I just got a new shiny desktop at home, a Quad Core i7 920, running 64-bit Linux 2.6.32 (stock Fedora Core 12). Nothing fancy, it's a $250 CPU, but I did some artificial tests of Traffic Server on it just to see where we are on a modern machine and kernel. The tests are done between two Linux boxes, both on GigE network, and with two Linksys switches in between the two boxes. So, this is definitely not a production quality network in any way. I ran with keep-alive enabled, doing 100 requests per connection, each request fetches a 500 byte body out of cache (i.e. 100% cache hit ratio). I know, this is a completely unrealistic test, but it is still interesting to see what we can do. Here's the best run out of three:
2270442 fetches on 23464 conns, 2000 max parallell, 1.13522e+09 bytes in 30 seconds 500 mean bytes/fetch 75681.40 fetches/sec, 3.78406e+07 bytes/sec msecs/connect: 0.3878585 mean, 11.1295 max, 0.089 min msecs/first-response: 16.3695 mean, 459.379 max, 0.1295 min
So, over 75,000 requests per second, at 16ms latency, and I think some of that latency can be attributed to the two switches (wish I had a better setup).

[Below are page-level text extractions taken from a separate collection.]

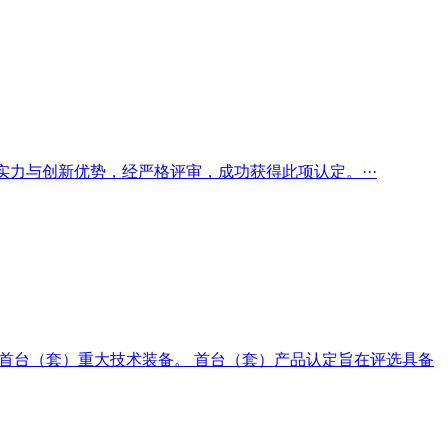
术实力与创新优势，经严格评审，成功获得此项认定。···
度首台（套）重大技术装备。 首台（套）产品认定旨在评选具备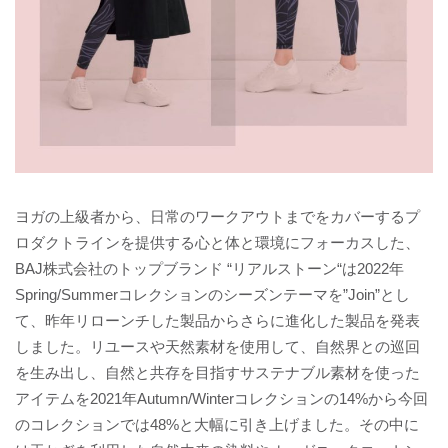
ヨガの上級者から、日常のワークアウトまでをカバーするプ
ロダクトラインを提供する心と体と環境にフォーカスした、
BAJ株式会社のトップブランド “リアルストーン“は2022年
Spring/Summerコレクションのシーズンテーマを”Join”とし
て、昨年リローンチした製品からさらに進化した製品を発表
しました。リユースや天然素材を使用して、自然界との巡回
を生み出し、自然と共存を目指すサステナブル素材を使った
アイテムを2021年Autumn/Winterコレクションの14%から今回
のコレクションでは48%と大幅に引き上げました。その中に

An interesting side note, the Traffic Server process can actually use about 470% CPU on this Quad Core box, so an extra 70% of a CPU is "gained" here from Hyper Threading. How does this compare to my old desktop? Well, the old system was a Core2, and in the same test, it was able to pull off around 35k QPS.
Anyways, these results aren't too shabby, and we've just started!
Caveat: This is using the "trunk" version of Traffic Server, the first release that is soon coming out won't be quite this fast.
Update: I updated the numbers with the results after forcing my CPU to run at highest CPU frequency at all time. No overclocking though, this is a standard i7 920 setup.